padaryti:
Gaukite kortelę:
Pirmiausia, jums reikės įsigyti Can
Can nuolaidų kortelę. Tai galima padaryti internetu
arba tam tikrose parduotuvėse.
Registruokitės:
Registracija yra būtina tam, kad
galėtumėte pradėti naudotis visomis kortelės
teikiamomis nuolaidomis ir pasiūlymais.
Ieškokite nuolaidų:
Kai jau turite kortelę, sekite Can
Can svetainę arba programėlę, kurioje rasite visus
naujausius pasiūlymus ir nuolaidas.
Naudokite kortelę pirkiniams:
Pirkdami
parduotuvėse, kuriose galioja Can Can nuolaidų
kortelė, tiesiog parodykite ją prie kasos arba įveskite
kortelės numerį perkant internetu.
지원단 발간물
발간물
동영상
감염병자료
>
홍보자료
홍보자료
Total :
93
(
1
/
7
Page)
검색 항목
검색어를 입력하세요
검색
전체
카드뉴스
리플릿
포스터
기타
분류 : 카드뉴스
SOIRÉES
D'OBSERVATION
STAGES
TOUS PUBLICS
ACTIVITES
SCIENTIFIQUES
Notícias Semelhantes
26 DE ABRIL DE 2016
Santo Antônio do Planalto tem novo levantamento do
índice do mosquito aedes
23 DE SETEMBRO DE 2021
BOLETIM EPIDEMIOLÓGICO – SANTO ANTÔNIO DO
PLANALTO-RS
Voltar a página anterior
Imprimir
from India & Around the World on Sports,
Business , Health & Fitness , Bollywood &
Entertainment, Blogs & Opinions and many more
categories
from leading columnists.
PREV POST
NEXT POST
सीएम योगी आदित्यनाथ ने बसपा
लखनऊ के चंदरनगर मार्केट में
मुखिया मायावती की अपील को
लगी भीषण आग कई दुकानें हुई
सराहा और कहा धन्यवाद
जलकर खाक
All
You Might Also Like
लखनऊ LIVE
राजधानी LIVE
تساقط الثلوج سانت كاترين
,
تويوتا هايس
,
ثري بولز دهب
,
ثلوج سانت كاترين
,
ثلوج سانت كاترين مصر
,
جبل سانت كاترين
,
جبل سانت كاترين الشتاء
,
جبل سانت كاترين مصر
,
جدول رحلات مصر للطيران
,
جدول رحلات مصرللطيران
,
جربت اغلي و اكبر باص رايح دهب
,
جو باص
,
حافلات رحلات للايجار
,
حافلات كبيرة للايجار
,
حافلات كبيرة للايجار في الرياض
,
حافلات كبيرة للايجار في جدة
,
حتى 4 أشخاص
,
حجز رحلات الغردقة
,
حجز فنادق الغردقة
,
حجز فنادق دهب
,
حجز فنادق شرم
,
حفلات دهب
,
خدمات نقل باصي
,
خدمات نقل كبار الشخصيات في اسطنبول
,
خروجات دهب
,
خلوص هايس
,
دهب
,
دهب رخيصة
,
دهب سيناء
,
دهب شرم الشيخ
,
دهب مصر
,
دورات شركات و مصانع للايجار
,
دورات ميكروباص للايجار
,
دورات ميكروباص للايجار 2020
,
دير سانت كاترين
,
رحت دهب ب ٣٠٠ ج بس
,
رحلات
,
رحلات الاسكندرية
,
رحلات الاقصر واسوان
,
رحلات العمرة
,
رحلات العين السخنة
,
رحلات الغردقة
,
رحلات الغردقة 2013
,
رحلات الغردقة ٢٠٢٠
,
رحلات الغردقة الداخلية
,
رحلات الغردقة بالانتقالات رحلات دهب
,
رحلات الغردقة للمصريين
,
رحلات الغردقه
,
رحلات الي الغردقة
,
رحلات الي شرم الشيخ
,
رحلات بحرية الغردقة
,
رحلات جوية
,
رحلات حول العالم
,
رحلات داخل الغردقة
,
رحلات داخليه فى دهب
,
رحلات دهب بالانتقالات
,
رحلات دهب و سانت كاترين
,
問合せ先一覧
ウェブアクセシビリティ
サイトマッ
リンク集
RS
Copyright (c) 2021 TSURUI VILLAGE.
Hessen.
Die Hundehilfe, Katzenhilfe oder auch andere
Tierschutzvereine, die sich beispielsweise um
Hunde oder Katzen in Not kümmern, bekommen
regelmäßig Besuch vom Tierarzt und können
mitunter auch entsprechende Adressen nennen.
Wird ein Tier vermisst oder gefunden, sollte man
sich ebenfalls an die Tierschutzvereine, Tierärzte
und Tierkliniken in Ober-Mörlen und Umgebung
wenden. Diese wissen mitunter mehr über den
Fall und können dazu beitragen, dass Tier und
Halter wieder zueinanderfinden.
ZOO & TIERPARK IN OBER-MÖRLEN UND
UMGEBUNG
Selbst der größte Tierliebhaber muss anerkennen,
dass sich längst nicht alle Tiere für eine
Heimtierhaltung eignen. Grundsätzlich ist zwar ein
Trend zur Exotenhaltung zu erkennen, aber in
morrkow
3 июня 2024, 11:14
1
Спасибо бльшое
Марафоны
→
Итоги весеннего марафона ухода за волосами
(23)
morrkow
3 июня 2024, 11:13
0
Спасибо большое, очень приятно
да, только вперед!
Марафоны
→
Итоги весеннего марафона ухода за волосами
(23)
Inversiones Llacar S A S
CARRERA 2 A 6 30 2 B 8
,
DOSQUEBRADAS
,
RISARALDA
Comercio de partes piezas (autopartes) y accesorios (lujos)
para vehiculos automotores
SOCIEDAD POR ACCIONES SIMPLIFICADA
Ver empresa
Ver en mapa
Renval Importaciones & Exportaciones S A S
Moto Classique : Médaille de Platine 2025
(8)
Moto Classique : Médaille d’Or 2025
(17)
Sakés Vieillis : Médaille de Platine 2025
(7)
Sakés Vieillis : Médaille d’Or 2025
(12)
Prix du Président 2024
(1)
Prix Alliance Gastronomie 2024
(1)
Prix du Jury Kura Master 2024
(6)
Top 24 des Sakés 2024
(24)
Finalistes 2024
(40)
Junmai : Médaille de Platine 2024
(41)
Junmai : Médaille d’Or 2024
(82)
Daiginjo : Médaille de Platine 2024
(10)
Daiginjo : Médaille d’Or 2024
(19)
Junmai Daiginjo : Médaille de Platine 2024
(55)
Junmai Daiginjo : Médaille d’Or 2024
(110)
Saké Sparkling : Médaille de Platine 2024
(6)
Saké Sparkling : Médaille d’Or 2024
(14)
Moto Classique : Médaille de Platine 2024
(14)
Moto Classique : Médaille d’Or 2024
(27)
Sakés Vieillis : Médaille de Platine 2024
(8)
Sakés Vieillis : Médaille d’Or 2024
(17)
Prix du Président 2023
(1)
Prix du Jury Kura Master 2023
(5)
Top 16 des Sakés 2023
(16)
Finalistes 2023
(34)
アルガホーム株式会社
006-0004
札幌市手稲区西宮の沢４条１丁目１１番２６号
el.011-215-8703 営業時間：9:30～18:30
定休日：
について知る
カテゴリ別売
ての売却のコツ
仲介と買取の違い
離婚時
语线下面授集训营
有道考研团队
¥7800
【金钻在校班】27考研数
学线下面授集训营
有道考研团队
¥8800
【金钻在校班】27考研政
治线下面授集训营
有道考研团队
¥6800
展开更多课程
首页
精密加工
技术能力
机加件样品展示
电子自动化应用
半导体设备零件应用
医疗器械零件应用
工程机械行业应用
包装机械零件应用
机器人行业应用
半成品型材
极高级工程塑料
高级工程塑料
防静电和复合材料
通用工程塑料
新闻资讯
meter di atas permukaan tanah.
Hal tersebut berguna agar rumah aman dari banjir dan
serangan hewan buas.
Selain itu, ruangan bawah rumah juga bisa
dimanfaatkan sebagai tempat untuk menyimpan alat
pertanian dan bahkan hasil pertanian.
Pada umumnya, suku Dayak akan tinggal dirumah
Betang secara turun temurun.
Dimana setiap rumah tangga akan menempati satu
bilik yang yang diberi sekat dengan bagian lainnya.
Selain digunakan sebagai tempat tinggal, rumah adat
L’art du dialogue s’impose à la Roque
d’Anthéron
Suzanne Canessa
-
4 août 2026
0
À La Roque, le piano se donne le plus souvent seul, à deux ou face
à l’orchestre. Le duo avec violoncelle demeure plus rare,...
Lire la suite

· · ·

▶ **The problem**
Report every line from the listing above where the string "جدول" can be found.

▶ **Response below**
جدول رحلات مصر للطيران
جدول رحلات مصرللطيران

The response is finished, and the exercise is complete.